_ASSIGNMENT_
From the "Strange Medicine" text below, list every possibility the writer names for what the force beyond them might be.

Strange Medicine

For years I’ve practiced strange medicine, resting my ear on the body of whatever story I happen to be writing. Is it alive? If so, what does it want to become? Even though we play a part in generating them, stories have heartbeats all their own.  Once the draft is out, I listen beyond my preconceived notions, self-consciousness, and ever-present neediness for some source pumping vitality through the pages.  Sometimes it’s an image vibrating with meaning. Sometimes it’s the vaguest of feelings. Often it’s an unanswerable question. Invariably its impulse, drive, or purpose is truer than anything I might have conjured. Invariably it asks me to take risks.

My work as a writer is to serve this heartbeat. Other writers likely have different purposes; this is mine. Yes, my preconceived notions, self-consciousness, and neediness continue to hold sway and even make worthy contributions, but I do my darnedest to steer them toward this force existing beyond them. I don’t know what that force is. Inspiration? Intuition? My ancestors? A nudge from creation itself?  God?  Does it even matter, so long as I sense myself coming more alive and occasionally my readers as well?

_Data items_
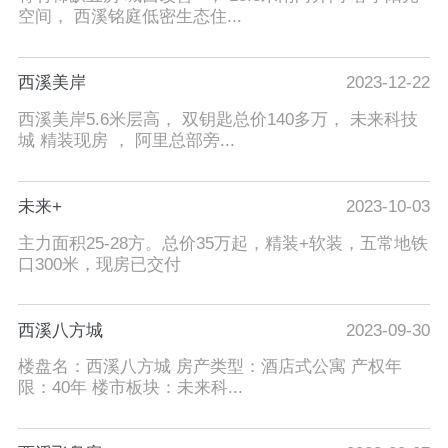
空间， 西溪铭庭低密生态住...
西溪美岸
2023-12-22
西溪美岸5.6米层高， 双钥匙总价140多万， 未来科技
城 精装现房 ， 阿里总部旁...
未来+
2023-10-03
主力面积25-28方。总价35万起，精装+软装，五常地铁
口300米，现房已交付
西溪八方城
2023-09-30
楼盘名：西溪八方城 房产类型：酒店式公寓 产权年
限：40年 楼市板块：未来科...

_RESULT_
Inspiration
Intuition
My ancestors
A nudge from creation itself
God